##### Entries shown

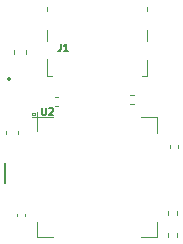
<source format=gbr>
%TF.GenerationSoftware,KiCad,Pcbnew,5.99.0-unknown-a208dac8d8~131~ubuntu20.04.1*%
%TF.CreationDate,2021-09-06T21:34:53-05:00*%
%TF.ProjectId,minimum,6d696e69-6d75-46d2-9e6b-696361645f70,rev?*%
%TF.SameCoordinates,Original*%
%TF.FileFunction,Legend,Top*%
%TF.FilePolarity,Positive*%
%FSLAX46Y46*%
G04 Gerber Fmt 4.6, Leading zero omitted, Abs format (unit mm)*
G04 Created by KiCad (PCBNEW 5.99.0-unknown-a208dac8d8~131~ubuntu20.04.1) date 2021-09-06 21:34:53*
%MOMM*%
%LPD*%
G01*
G04 APERTURE LIST*
%ADD10C,0.150000*%
%ADD11C,0.120000*%
%ADD12C,0.200000*%
G04 APERTURE END LIST*
D10*
%TO.C,U2*%
X95332857Y-66701428D02*
X95332857Y-67187142D01*
X95361428Y-67244285D01*
X95390000Y-67272857D01*
X95447142Y-67301428D01*
X95561428Y-67301428D01*
X95618571Y-67272857D01*
X95647142Y-67244285D01*
X95675714Y-67187142D01*
X95675714Y-66701428D01*
X95932857Y-66758571D02*
X95961428Y-66730000D01*
X96018571Y-66701428D01*
X96161428Y-66701428D01*
X96218571Y-66730000D01*
X96247142Y-66758571D01*
X96275714Y-66815714D01*
X96275714Y-66872857D01*
X96247142Y-66958571D01*
X95904285Y-67301428D01*
X96275714Y-67301428D01*
%TO.C,J1*%
X96910000Y-61341428D02*
X96910000Y-61770000D01*
X96881428Y-61855714D01*
X96824285Y-61912857D01*
X96738571Y-61941428D01*
X96681428Y-61941428D01*
X97510000Y-61941428D02*
X97167142Y-61941428D01*
X97338571Y-61941428D02*
X97338571Y-61341428D01*
X97281428Y-61427142D01*
X97224285Y-61484285D01*
X97167142Y-61512857D01*
D11*
%TO.C,U2*%
X96250000Y-67500000D02*
X94500000Y-67500000D01*
X105100000Y-77700000D02*
X105100000Y-76350000D01*
X103750000Y-67500000D02*
X105100000Y-67500000D01*
X105100000Y-67500000D02*
X105100000Y-68850000D01*
X94900000Y-77700000D02*
X94900000Y-76350000D01*
X96250000Y-77700000D02*
X94900000Y-77700000D01*
X103750000Y-77700000D02*
X105100000Y-77700000D01*
X94900000Y-67100000D02*
X94900000Y-68700000D01*
X94760000Y-67370000D02*
X94510000Y-67370000D01*
X94510000Y-67370000D02*
X94510000Y-67120000D01*
X94510000Y-67120000D02*
X94760000Y-67120000D01*
X94760000Y-67120000D02*
X94760000Y-67370000D01*
%TO.C,R4*%
X106020000Y-77653641D02*
X106020000Y-77346359D01*
X106780000Y-77653641D02*
X106780000Y-77346359D01*
%TO.C,C8*%
X106140000Y-69892164D02*
X106140000Y-70107836D01*
X106860000Y-69892164D02*
X106860000Y-70107836D01*
D10*
%TO.C,D1*%
X92230000Y-71400000D02*
X92230000Y-73070000D01*
D11*
%TO.C,R3*%
X106020000Y-75466359D02*
X106020000Y-75773641D01*
X106780000Y-75466359D02*
X106780000Y-75773641D01*
%TO.C,R6*%
X103123641Y-65670000D02*
X102816359Y-65670000D01*
X103123641Y-66430000D02*
X102816359Y-66430000D01*
%TO.C,R7*%
X96733641Y-65780000D02*
X96426359Y-65780000D01*
X96733641Y-66540000D02*
X96426359Y-66540000D01*
D12*
%TO.C,U4*%
X92660000Y-64280000D02*
G75*
G03*
X92660000Y-64280000I-100000J0D01*
G01*
D11*
%TO.C,C18*%
X93320000Y-68669420D02*
X93320000Y-68950580D01*
X92300000Y-68669420D02*
X92300000Y-68950580D01*
%TO.C,C17*%
X92990000Y-62140580D02*
X92990000Y-61859420D01*
X94010000Y-62140580D02*
X94010000Y-61859420D01*
%TO.C,J1*%
X95800000Y-62600000D02*
X95800000Y-64000000D01*
X104200000Y-58550000D02*
X104200000Y-58150000D01*
X104200000Y-64000000D02*
X104200000Y-62650000D01*
X104200000Y-61050000D02*
X104200000Y-60150000D01*
X95800000Y-58150000D02*
X95800000Y-58550000D01*
X95800000Y-64000000D02*
X96200000Y-64000000D01*
X95800000Y-60150000D02*
X95800000Y-61100000D01*
X103800000Y-64000000D02*
X104200000Y-64000000D01*
%TO.C,C9*%
X93190000Y-75897836D02*
X93190000Y-75682164D01*
X93910000Y-75897836D02*
X93910000Y-75682164D01*
%TD*%
M02*

</source>
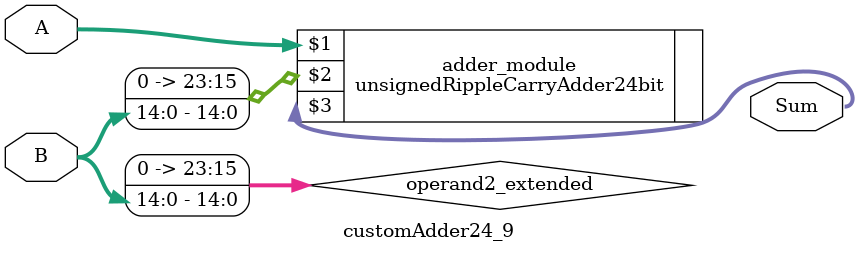
<source format=v>

module customAdder24_9(
                    input [23 : 0] A,
                    input [14 : 0] B,
                    
                    output [24 : 0] Sum
            );

    wire [23 : 0] operand2_extended;
    
    assign operand2_extended =  {9'b0, B};
    
    unsignedRippleCarryAdder24bit adder_module(
        A,
        operand2_extended,
        Sum
    );
    
endmodule
        
</source>
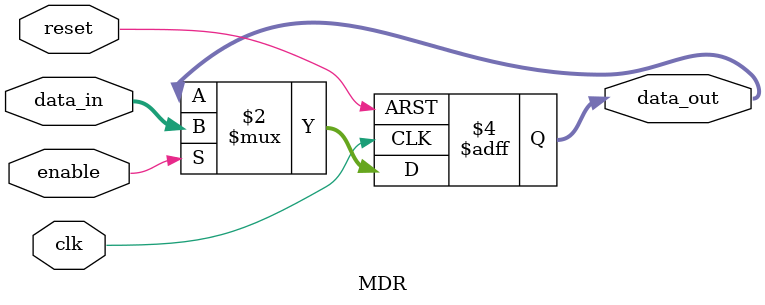
<source format=v>

module MDR(
    input clk, input reset, input enable,
    input [31:0] data_in, 
    output reg [31:0] data_out
);
    always @(posedge clk or posedge reset) begin
        if (reset)
            data_out <= 32'b0;
        else if (enable)
            data_out <= data_in;
    end
endmodule
</source>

##########

### Brief
If a line in the records above contains the word "LIST", copy it.

### Task answer
G04 APERTURE LIST*
G04 APERTURE END LIST*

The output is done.